Segment Start: Text segment

Gardens and Hoses

Gardens and Hoses

“Anyone can be a gardener. All you need is to plant something, water it, and then believe in it.”- —Anonymous

This quote wasn’t quite true when I was a boy helping my dad in his gardens. As a child, gardening in its totality was a chore without allowance.   I especially didn’t like messing with garden hoses They’re messy, cumbersome, and labor intensive to use; so, the roses and I both struggled.

Nowadays, If you have a garden, don’t have an irrigation system, and haven’t replaced your lawn with AstroTurf, your relationship with hoses has become complicated. Climate change is changing the length and scope of our seasons. Rising ocean temperatures, caustic pesticides, and herbicides, Il Nino/ Nina effects, deforestation, agribusiness practices, and the increase in the amount of plastic and people (and plastic people lol), are changing the places where plants and the animals that depend on them, are living- including us humans. Palm trees in Washington DC? Heck yea. Lobsters going north for the summer? Check. Athens forecasted to be uninhabitable by 2040?  Be prepared.

The COP27 held in Egypt this fall, as far as I surmised, provided precious few concrete and accountable solutions for a planet on the verge. This means that people everywhere can choose to take the issues on individually and globally if our politics don’t behead us first. Access to clean water, more than any other tangible natural resource, will be what saves or enslaves us. So, what can we do?

Besides writing to your representatives in Washington, first think about what it would be like if everyone had to pay for water like we do for other utilities, like gas or electricity. (Californians and Floridians already feel that pain) Trust me, it hurts. Second, consider how you use water, specifically around and in your home. (Since this is about landscape design, I shall leave turning off the faucet while you shave to other educators) In my opinion, there are two ways we collectively reduce the amount of water to keep our gardens healthy and less resource dependent. The first is to change our watering practices.  Here are some simple tips to lower your water usage based on patterns I see when biking around the neighborhood:

  1. Water in the morning
  2. Avoid arial watering systems like sprinklers and install drip irrigation on timers
  3. Water less frequently and longer
  4. If you have a professional irrigation system in place, make sure it has a rain gauge that curtails water until really needed.
  5. If using hoses, water directly only around the base of the plant and not the leaves, stems, and trunks

BAM. You just saved at least 12 gallons of water a week!

Second, consider changing out some of your thirstier ornamental plants that have fulfilled their life cycles, (like hydrangeas and roses, gasp!) with native and/or  xeriscape plants like sedges, cacti and succulents. These plants either require less water for photosynthesis, and/or store water within plant cells so they are more self-hydrating. Whether you live in Maine or Arizona, Nature has beautiful solutions that will save you time, money, and water by offering plants designed to perform within huge fluctuations of temperature and rainfall. Some of the most beautiful gardens I know require the least amount of human intervention and reward the senses in somewhat mysterious and cool ways.

And one more thing, the last part of that quote IS true: you must believe.

Segment End: Text segment

Directions for this task
According to the gardening essay, how much water does following its simple watering tips save each week? The entries that follow come from a different source than the gardening essay.

Segment Start: Data extracts

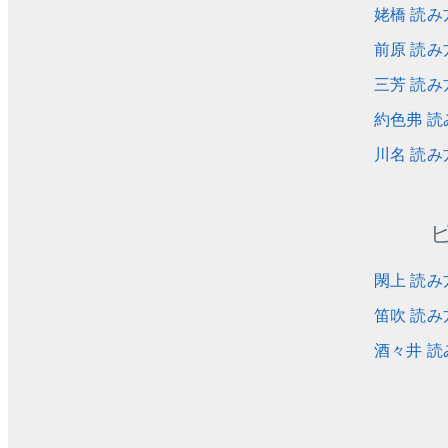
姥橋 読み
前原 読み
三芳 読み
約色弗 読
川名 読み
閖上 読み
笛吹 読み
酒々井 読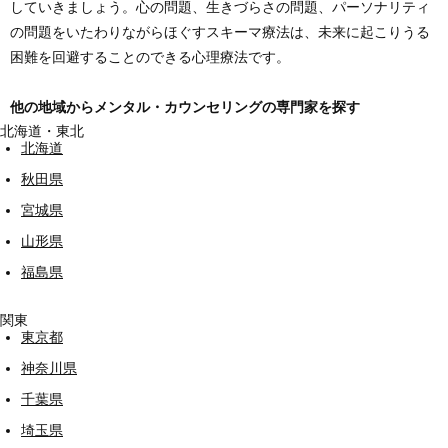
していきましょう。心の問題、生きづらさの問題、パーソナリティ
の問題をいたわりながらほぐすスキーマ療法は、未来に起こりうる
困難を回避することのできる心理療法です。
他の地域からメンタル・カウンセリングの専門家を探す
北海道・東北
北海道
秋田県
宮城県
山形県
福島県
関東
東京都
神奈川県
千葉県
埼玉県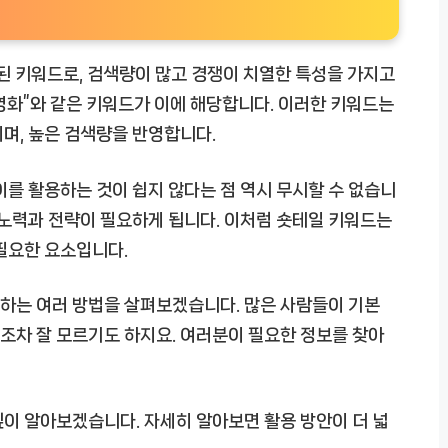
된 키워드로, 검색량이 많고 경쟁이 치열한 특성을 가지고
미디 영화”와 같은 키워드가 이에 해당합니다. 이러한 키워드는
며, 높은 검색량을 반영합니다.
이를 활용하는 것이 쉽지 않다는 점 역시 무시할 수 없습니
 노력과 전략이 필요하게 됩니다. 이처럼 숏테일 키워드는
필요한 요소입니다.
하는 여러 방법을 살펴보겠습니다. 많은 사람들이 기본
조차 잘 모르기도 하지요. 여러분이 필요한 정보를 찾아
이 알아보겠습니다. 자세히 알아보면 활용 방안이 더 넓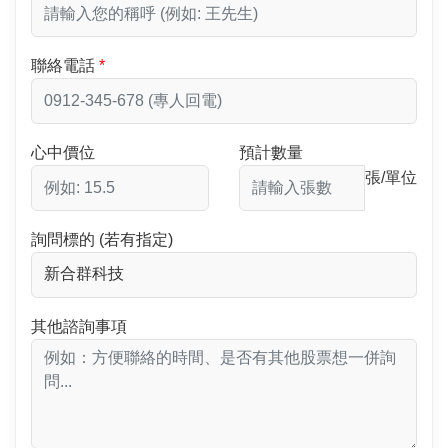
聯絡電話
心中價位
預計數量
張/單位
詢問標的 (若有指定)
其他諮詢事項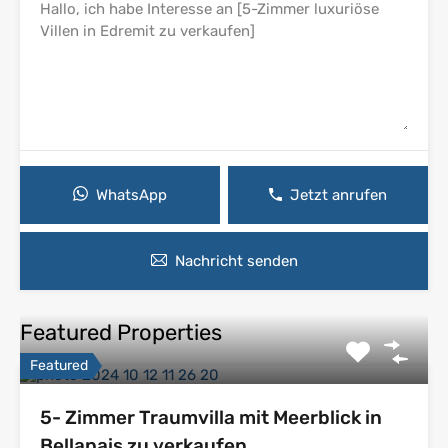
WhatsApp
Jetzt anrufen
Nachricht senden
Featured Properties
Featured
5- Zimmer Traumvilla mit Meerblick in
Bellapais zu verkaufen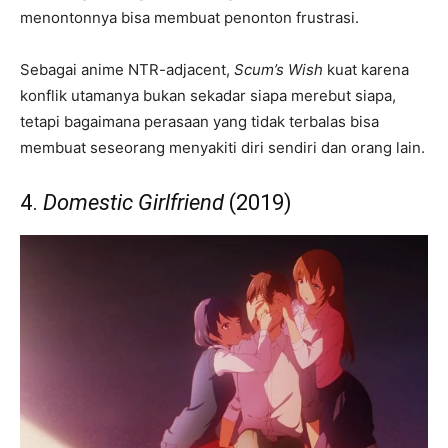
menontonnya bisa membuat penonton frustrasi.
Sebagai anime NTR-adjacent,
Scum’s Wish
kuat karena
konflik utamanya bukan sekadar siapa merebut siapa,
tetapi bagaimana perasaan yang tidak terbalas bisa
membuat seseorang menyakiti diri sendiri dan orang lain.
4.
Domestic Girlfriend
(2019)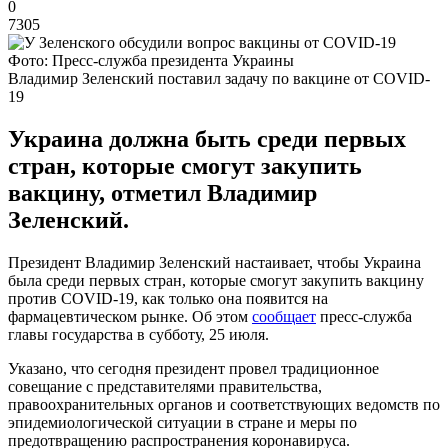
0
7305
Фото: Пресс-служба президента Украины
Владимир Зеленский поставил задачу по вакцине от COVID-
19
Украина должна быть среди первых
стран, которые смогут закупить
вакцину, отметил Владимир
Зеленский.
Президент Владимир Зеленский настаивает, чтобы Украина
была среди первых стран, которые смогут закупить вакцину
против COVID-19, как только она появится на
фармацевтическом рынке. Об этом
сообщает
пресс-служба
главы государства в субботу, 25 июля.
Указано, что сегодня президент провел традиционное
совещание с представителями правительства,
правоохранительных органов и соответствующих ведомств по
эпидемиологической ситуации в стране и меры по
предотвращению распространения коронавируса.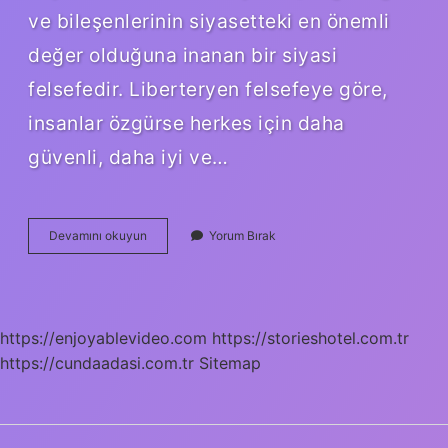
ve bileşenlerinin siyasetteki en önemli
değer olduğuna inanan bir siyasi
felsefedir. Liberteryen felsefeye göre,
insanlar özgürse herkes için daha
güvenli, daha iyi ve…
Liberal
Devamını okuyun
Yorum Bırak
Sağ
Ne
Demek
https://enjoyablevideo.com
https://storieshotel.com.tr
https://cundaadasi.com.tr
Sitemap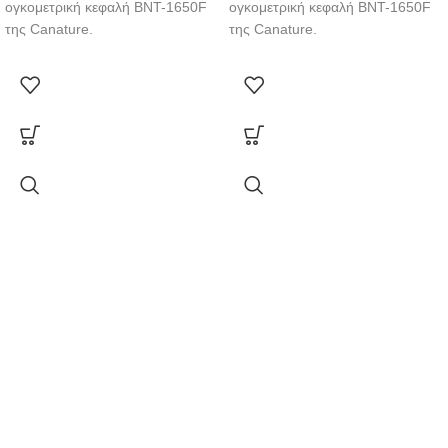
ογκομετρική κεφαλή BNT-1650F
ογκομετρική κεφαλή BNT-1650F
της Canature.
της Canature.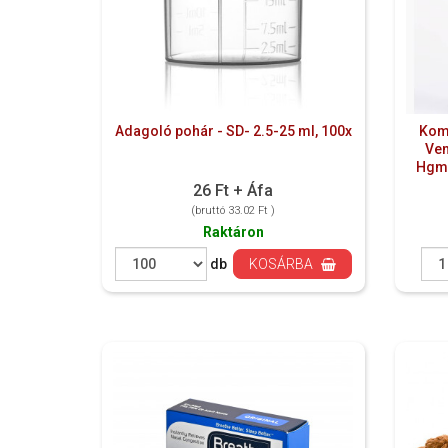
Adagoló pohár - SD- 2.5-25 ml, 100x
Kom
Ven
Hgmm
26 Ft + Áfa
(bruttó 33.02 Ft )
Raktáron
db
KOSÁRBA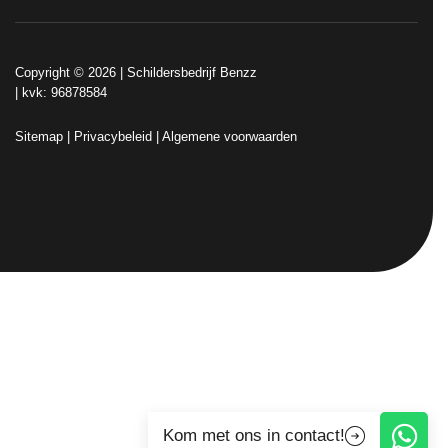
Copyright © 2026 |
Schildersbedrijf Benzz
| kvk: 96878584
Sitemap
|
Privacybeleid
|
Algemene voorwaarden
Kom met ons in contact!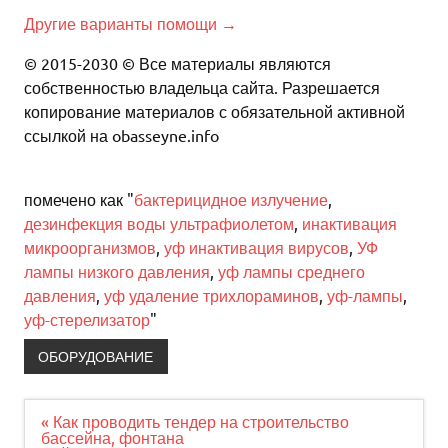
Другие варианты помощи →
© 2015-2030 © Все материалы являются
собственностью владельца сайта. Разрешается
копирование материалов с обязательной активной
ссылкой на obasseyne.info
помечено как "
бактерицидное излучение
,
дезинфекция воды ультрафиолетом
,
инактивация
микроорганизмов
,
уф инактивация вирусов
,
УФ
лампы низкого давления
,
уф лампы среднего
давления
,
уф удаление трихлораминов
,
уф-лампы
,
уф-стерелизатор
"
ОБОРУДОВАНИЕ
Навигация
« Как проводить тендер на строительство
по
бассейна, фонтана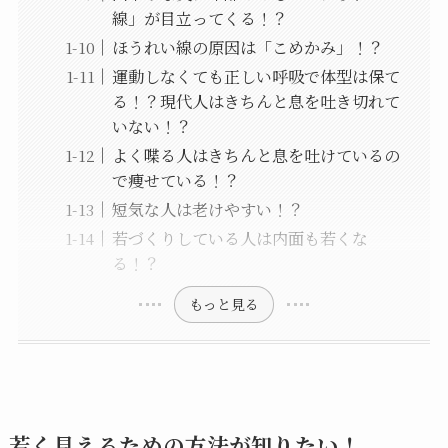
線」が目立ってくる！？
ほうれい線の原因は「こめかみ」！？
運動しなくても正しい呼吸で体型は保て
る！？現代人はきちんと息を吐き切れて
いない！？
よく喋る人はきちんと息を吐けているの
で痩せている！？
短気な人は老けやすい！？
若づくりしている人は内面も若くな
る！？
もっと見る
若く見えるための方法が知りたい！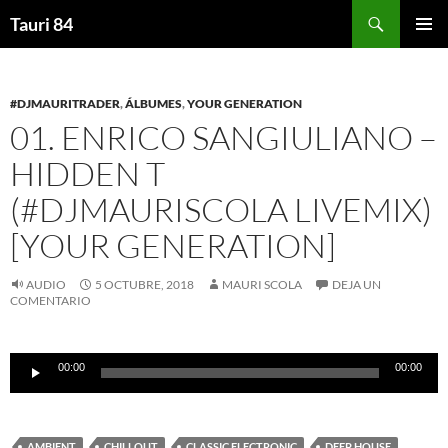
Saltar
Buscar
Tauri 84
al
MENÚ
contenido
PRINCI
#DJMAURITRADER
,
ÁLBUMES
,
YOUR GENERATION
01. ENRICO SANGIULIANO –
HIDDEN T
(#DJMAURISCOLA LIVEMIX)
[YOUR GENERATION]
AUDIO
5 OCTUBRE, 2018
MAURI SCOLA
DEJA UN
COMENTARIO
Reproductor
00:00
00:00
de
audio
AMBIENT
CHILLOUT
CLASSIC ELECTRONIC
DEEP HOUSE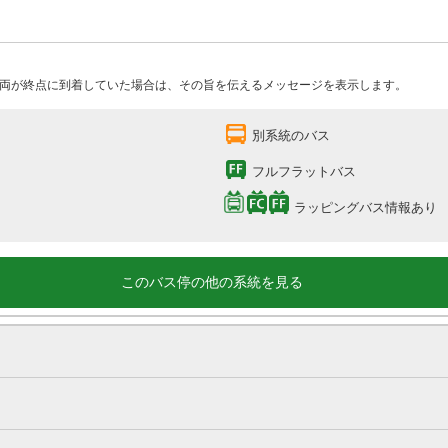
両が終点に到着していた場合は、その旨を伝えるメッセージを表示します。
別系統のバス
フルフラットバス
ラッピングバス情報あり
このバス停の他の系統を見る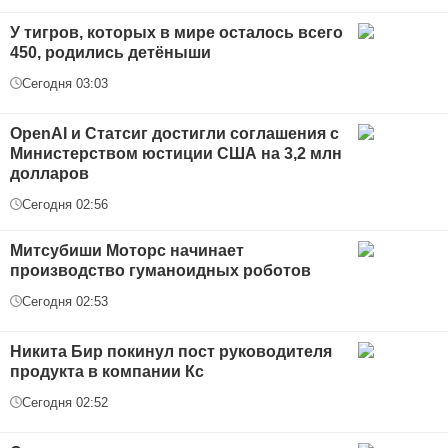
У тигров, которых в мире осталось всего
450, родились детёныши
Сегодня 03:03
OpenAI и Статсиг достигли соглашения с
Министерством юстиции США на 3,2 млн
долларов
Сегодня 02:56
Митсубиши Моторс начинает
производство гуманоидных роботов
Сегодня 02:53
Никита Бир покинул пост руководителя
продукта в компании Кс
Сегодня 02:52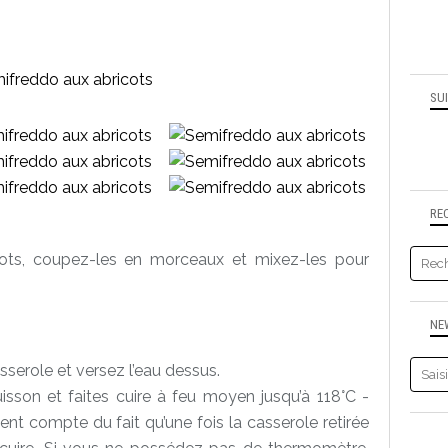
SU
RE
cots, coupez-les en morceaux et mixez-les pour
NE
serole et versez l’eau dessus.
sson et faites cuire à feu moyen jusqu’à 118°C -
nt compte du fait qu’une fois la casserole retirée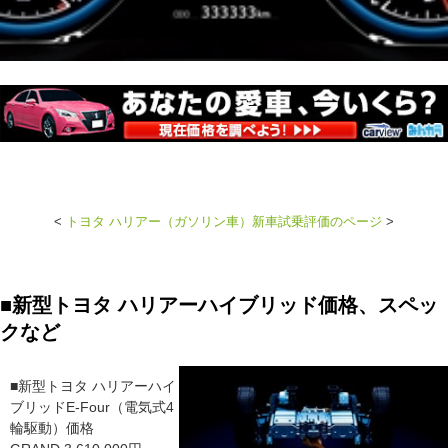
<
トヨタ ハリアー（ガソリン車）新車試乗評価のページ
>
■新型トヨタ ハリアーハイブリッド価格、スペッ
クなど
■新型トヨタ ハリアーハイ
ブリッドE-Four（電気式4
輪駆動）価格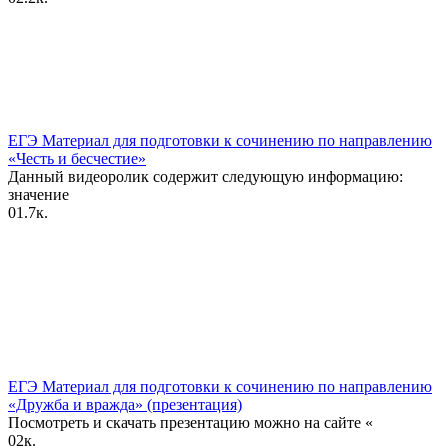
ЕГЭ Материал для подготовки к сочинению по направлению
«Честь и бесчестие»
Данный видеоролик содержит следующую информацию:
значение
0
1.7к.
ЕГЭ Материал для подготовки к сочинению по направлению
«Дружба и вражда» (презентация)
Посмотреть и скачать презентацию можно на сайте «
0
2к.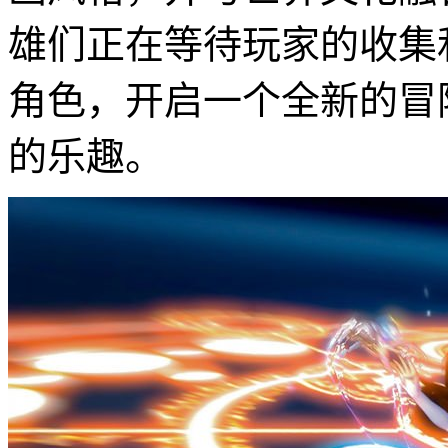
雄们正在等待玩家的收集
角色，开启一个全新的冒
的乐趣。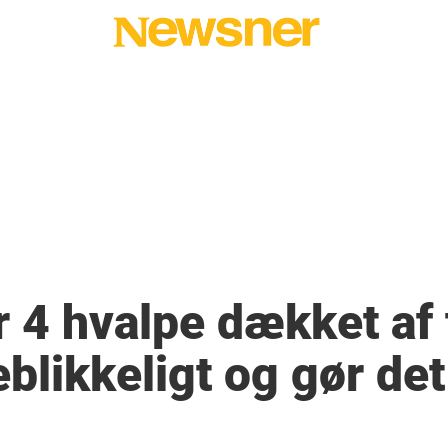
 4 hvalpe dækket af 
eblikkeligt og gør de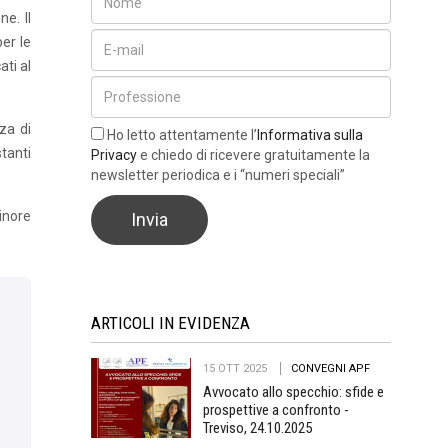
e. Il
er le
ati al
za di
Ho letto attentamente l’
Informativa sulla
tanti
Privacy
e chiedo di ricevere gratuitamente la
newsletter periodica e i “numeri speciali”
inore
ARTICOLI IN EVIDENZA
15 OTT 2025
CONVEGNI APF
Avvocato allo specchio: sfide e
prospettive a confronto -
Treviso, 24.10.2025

Segment End: Data extracts

Result for this exercise
At least 12 gallons of water a week.